- _Records shown_
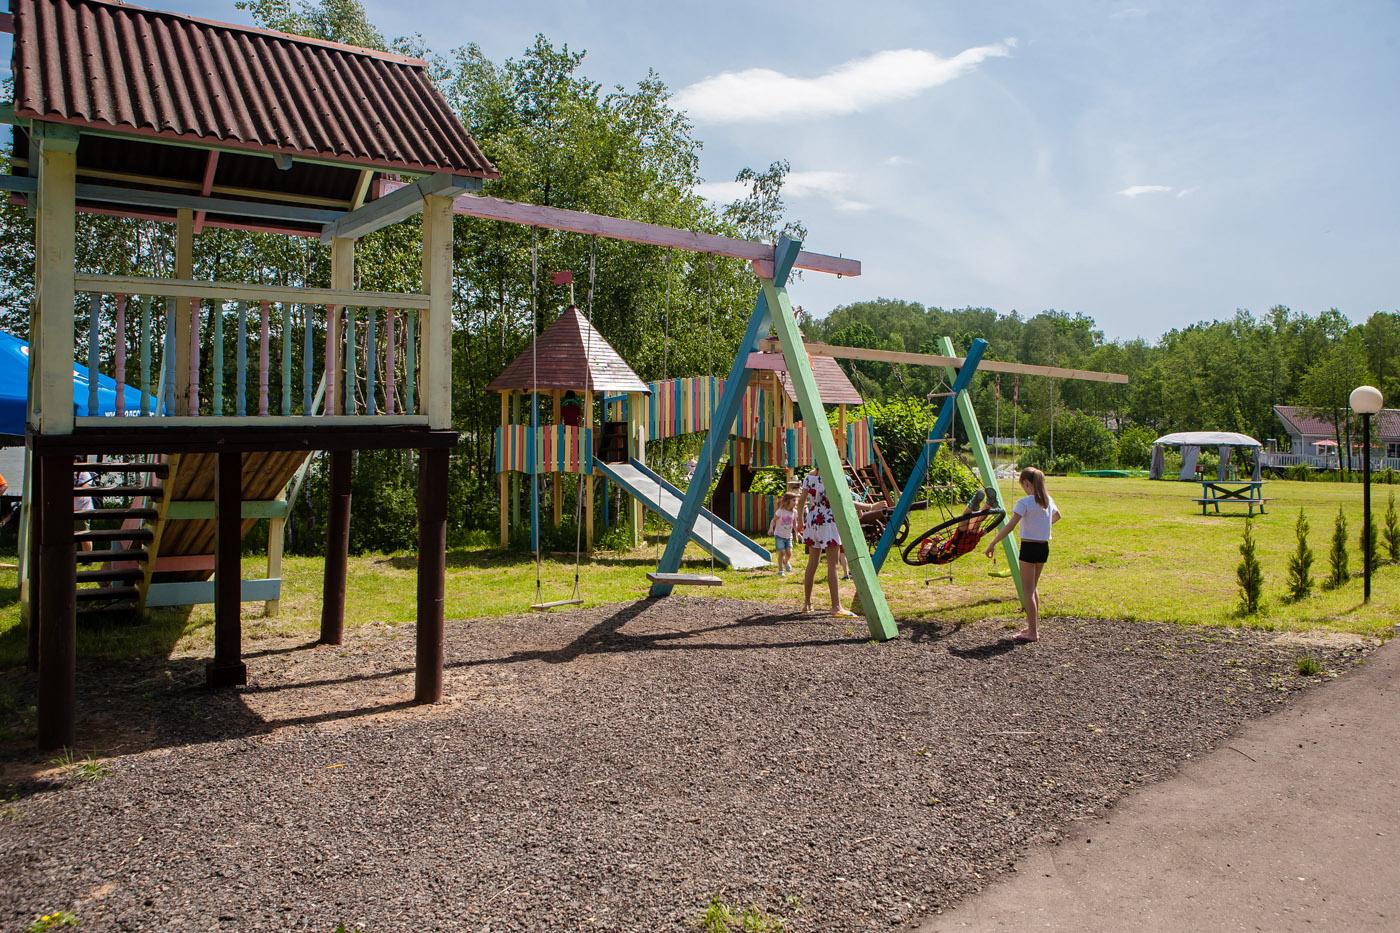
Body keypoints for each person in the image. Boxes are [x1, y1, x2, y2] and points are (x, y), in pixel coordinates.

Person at [984, 467, 1060, 642]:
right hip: (1043, 547)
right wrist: (1041, 526)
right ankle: (1033, 626)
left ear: (1026, 483)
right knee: (1033, 588)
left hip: (1029, 548)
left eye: (1023, 485)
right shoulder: (1048, 500)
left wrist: (993, 543)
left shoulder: (1024, 502)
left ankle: (1032, 633)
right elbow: (1057, 516)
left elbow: (1010, 526)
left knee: (1028, 591)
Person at [794, 465, 855, 617]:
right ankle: (836, 606)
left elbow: (801, 501)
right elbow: (840, 501)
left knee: (812, 563)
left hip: (812, 520)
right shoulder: (832, 478)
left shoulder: (809, 477)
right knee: (832, 565)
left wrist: (800, 521)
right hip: (828, 521)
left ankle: (807, 603)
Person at [768, 492, 797, 576]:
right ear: (787, 501)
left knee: (789, 553)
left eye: (796, 500)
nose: (795, 502)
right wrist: (771, 528)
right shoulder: (780, 511)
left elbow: (794, 524)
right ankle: (780, 571)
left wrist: (797, 533)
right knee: (782, 552)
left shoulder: (794, 512)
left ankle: (785, 562)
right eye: (793, 500)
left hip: (788, 536)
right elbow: (773, 520)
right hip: (779, 536)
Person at [73, 457, 97, 552]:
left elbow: (85, 488)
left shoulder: (83, 473)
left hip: (82, 509)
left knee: (84, 535)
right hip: (74, 508)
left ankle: (88, 556)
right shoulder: (72, 472)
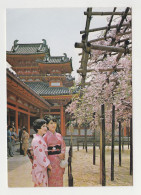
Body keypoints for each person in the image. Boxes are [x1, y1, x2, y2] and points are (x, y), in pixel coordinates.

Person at [43, 115, 66, 187]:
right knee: (51, 180)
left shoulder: (59, 135)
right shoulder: (45, 136)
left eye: (55, 123)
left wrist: (62, 153)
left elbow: (63, 146)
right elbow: (44, 152)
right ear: (47, 125)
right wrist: (47, 165)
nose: (54, 125)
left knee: (59, 179)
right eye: (51, 123)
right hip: (50, 161)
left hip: (59, 161)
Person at [31, 119, 52, 187]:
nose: (46, 128)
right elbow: (40, 155)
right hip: (40, 165)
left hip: (41, 165)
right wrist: (48, 165)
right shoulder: (37, 140)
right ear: (38, 128)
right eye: (43, 126)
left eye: (46, 126)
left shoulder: (40, 138)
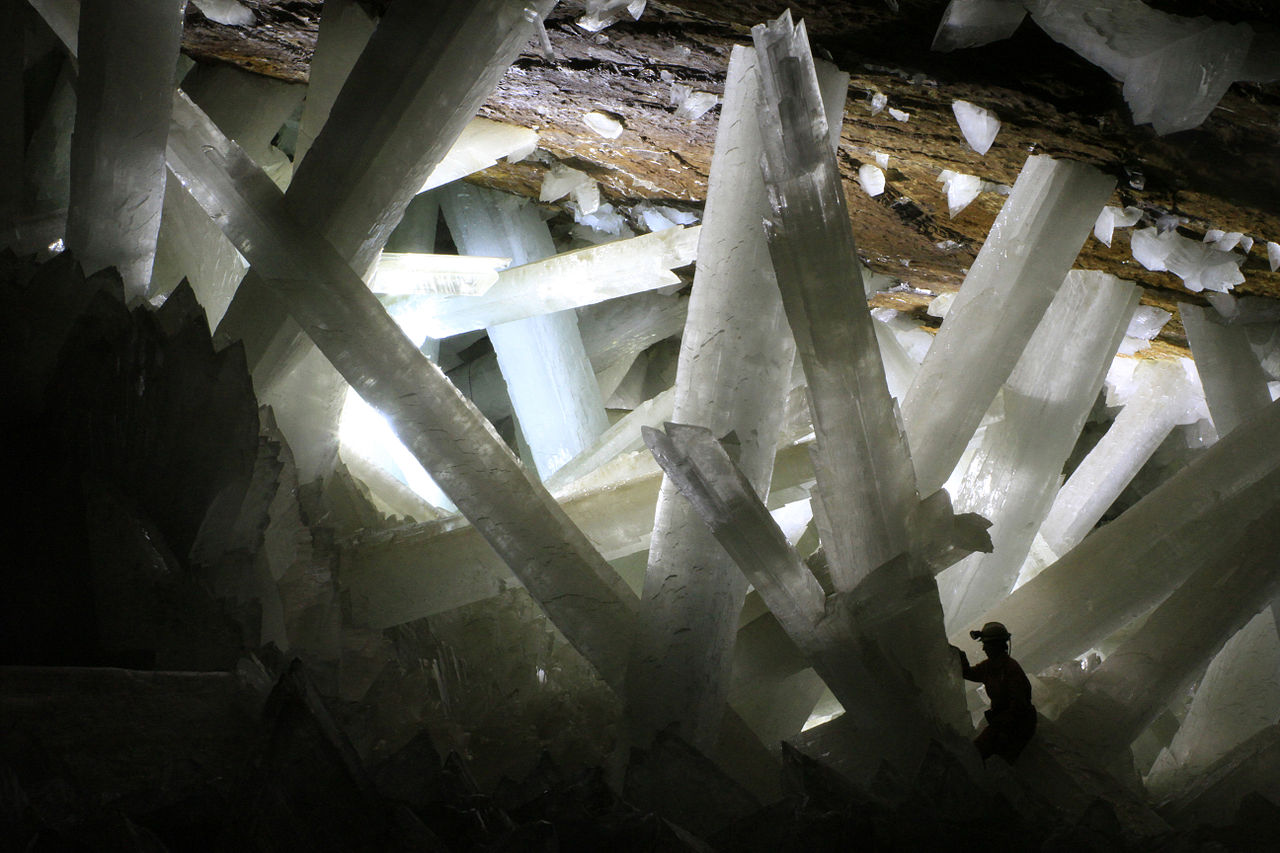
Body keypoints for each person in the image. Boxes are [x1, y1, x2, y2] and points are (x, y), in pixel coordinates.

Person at [953, 621, 1037, 763]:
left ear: (996, 646)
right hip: (1003, 723)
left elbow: (1019, 706)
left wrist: (1001, 730)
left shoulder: (1011, 670)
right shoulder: (990, 667)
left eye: (986, 644)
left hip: (1018, 725)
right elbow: (968, 673)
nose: (984, 648)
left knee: (982, 756)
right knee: (978, 753)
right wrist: (958, 655)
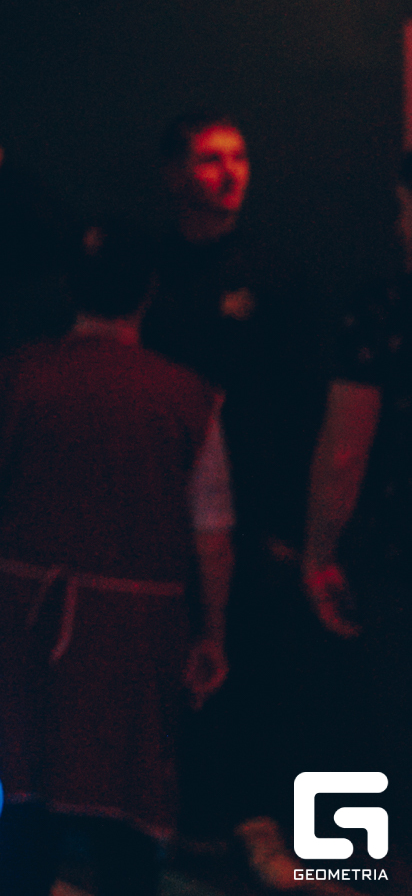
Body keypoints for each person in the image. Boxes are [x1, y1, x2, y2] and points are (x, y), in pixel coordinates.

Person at [0, 224, 232, 896]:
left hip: (23, 616)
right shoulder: (185, 395)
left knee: (23, 797)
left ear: (69, 289)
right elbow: (212, 529)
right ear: (148, 294)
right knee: (128, 808)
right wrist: (212, 632)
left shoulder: (13, 378)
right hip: (137, 630)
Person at [138, 113, 327, 880]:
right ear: (174, 172)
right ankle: (171, 822)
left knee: (251, 663)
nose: (230, 171)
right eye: (211, 158)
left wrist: (289, 523)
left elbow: (305, 403)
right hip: (157, 508)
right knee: (163, 660)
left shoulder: (274, 273)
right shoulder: (151, 273)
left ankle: (253, 822)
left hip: (250, 509)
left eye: (240, 156)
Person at [299, 154, 412, 824]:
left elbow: (347, 449)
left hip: (396, 550)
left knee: (390, 722)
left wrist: (319, 553)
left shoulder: (383, 310)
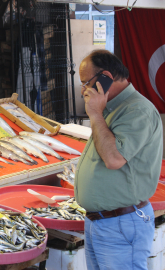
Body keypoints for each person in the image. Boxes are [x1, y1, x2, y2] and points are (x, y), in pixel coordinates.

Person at [75, 49, 163, 270]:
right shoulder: (110, 107)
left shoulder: (137, 110)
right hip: (102, 222)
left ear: (106, 76)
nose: (83, 90)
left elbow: (114, 159)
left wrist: (94, 114)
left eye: (86, 83)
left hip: (122, 223)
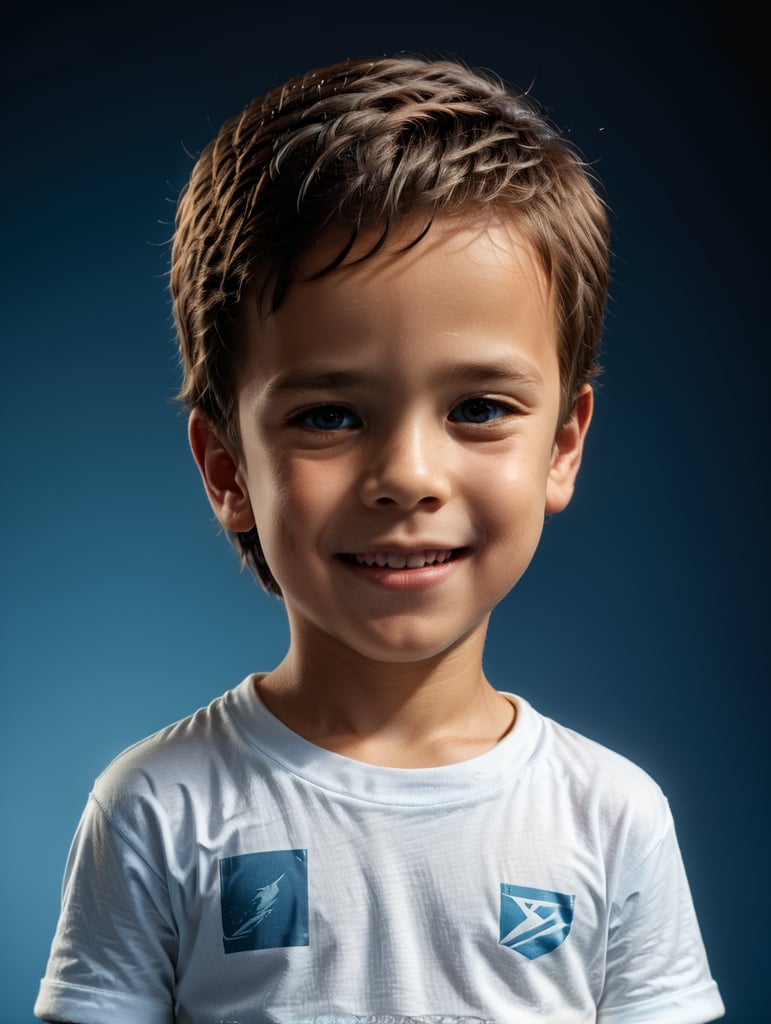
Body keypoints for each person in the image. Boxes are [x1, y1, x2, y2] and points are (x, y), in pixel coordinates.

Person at [34, 54, 725, 1023]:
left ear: (563, 445)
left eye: (479, 407)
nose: (407, 476)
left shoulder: (613, 817)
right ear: (228, 468)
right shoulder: (156, 808)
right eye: (328, 416)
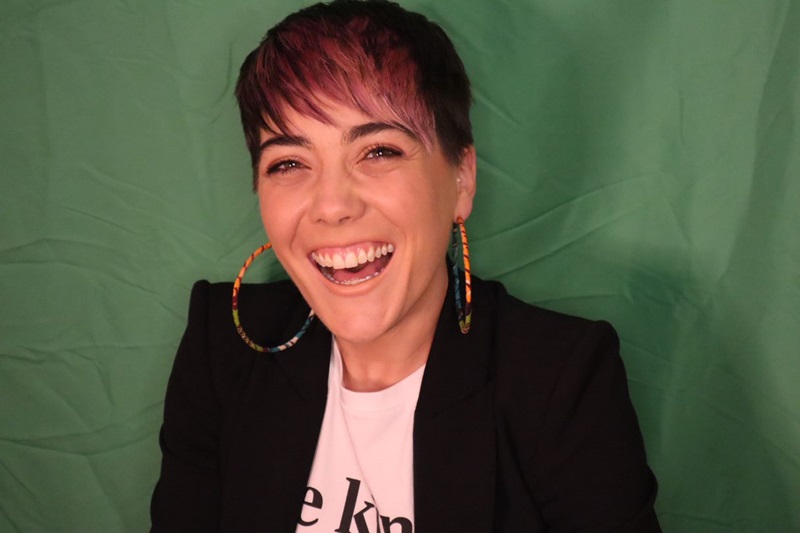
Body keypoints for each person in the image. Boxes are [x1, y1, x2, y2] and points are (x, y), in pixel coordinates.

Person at [150, 0, 661, 531]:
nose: (331, 206)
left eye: (378, 152)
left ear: (461, 178)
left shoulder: (561, 380)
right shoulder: (222, 350)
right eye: (289, 162)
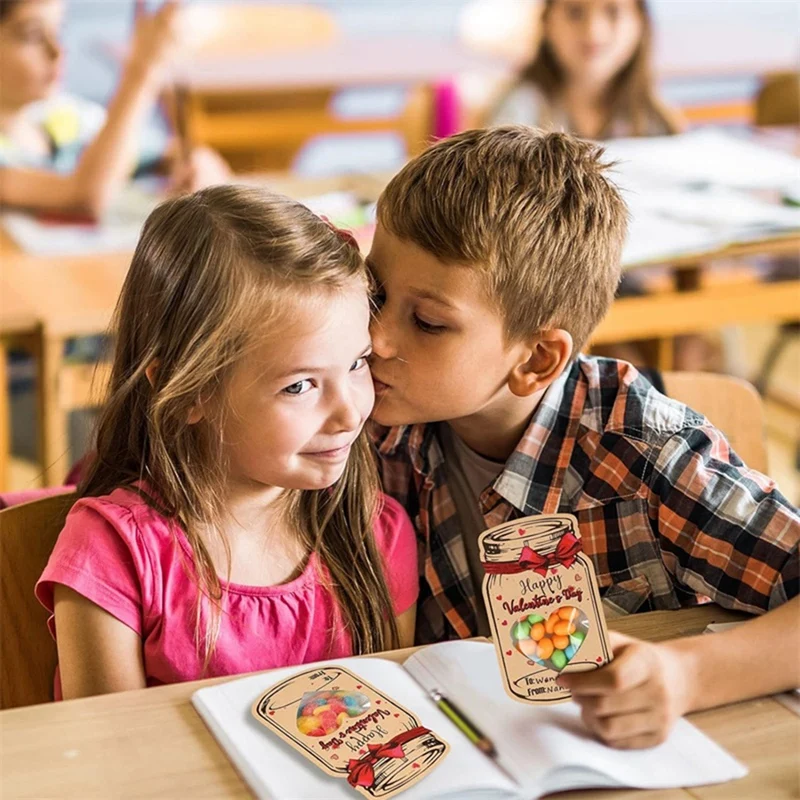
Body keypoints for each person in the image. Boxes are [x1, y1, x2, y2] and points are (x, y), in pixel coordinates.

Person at [366, 126, 800, 750]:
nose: (376, 338)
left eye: (428, 323)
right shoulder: (366, 421)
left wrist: (684, 676)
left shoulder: (641, 451)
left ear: (538, 358)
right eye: (375, 293)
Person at [36, 186, 418, 699]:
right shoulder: (113, 553)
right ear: (190, 391)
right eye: (300, 385)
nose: (351, 412)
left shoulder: (378, 534)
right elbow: (115, 765)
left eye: (357, 363)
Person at [0, 0, 229, 219]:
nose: (57, 51)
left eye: (59, 30)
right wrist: (142, 72)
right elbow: (82, 196)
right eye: (32, 36)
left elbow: (158, 154)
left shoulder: (65, 116)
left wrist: (195, 164)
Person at [488, 0, 679, 138]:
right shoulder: (517, 110)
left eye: (613, 11)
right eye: (575, 12)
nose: (593, 32)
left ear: (641, 23)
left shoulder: (655, 121)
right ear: (546, 22)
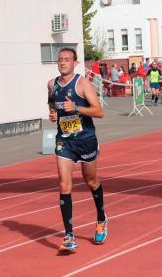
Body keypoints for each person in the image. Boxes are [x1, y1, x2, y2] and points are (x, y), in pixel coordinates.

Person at [48, 48, 107, 253]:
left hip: (85, 139)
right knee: (64, 185)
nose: (63, 62)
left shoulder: (82, 84)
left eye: (67, 59)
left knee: (90, 181)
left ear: (75, 63)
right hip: (64, 141)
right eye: (60, 59)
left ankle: (101, 218)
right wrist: (53, 113)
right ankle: (69, 236)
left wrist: (77, 109)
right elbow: (52, 103)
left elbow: (99, 112)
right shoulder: (52, 84)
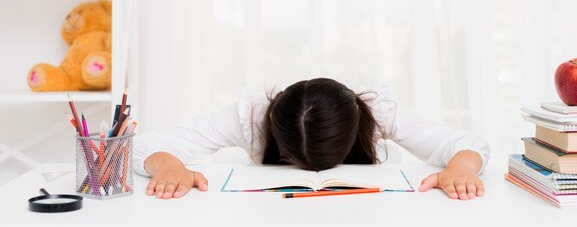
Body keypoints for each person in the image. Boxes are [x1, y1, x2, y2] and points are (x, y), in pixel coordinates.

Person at [134, 78, 490, 200]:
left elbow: (466, 143)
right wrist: (167, 165)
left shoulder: (376, 113)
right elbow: (144, 145)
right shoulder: (252, 117)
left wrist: (460, 167)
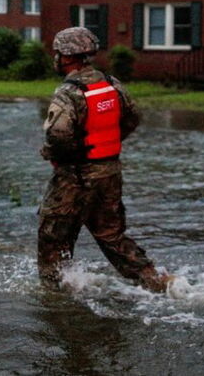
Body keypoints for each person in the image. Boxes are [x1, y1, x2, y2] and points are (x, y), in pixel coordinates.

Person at [37, 26, 172, 293]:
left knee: (53, 235)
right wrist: (105, 145)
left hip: (75, 177)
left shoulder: (68, 92)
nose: (55, 58)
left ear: (67, 56)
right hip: (110, 172)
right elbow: (132, 118)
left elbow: (58, 134)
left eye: (57, 53)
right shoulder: (111, 83)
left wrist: (54, 154)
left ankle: (55, 294)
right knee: (111, 235)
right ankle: (156, 280)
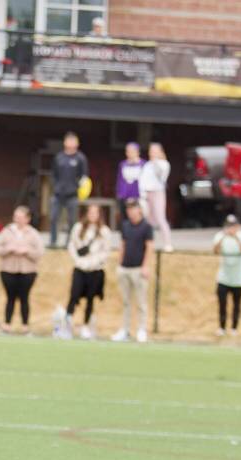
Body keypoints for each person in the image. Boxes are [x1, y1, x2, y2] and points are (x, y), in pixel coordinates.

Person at [63, 204, 111, 339]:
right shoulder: (78, 228)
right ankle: (68, 323)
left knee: (90, 299)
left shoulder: (104, 231)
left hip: (95, 269)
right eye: (90, 212)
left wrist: (94, 262)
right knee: (74, 295)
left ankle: (85, 326)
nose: (92, 215)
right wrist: (78, 260)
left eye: (95, 213)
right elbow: (72, 245)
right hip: (80, 267)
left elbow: (105, 251)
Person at [0, 205, 43, 332]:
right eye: (16, 217)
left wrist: (27, 251)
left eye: (20, 217)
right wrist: (8, 249)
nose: (17, 220)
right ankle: (7, 324)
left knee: (24, 298)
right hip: (8, 270)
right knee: (10, 298)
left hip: (28, 271)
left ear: (27, 219)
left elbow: (39, 252)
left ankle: (25, 326)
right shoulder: (7, 230)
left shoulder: (33, 233)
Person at [112, 199, 155, 343]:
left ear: (140, 210)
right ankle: (125, 329)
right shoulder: (125, 226)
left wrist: (145, 266)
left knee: (141, 302)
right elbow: (123, 245)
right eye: (128, 209)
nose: (130, 211)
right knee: (126, 302)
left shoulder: (146, 227)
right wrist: (119, 263)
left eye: (133, 208)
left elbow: (149, 247)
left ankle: (141, 329)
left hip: (139, 269)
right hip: (125, 268)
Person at [213, 214, 241, 336]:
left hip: (239, 278)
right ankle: (222, 327)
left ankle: (234, 328)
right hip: (223, 277)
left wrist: (235, 237)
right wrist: (224, 237)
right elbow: (215, 250)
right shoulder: (220, 236)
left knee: (237, 304)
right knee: (222, 304)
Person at [49, 131, 88, 248]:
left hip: (73, 195)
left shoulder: (80, 158)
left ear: (77, 143)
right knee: (53, 218)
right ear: (65, 142)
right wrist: (55, 186)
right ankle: (53, 242)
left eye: (73, 141)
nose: (71, 143)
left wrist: (79, 189)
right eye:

- _Your assignment_
Copy word for word the stretch of entries above from the line that has "right hip: (40, 165)" through the line that has "left shoulder: (40, 138)", both ends included, and nothing outside it.

- _Completed task_
right hip: (40, 165)
left hip: (41, 165)
right wrist: (48, 165)
right shoulder: (37, 140)
right ear: (38, 128)
right eye: (43, 126)
left eye: (46, 126)
left shoulder: (40, 138)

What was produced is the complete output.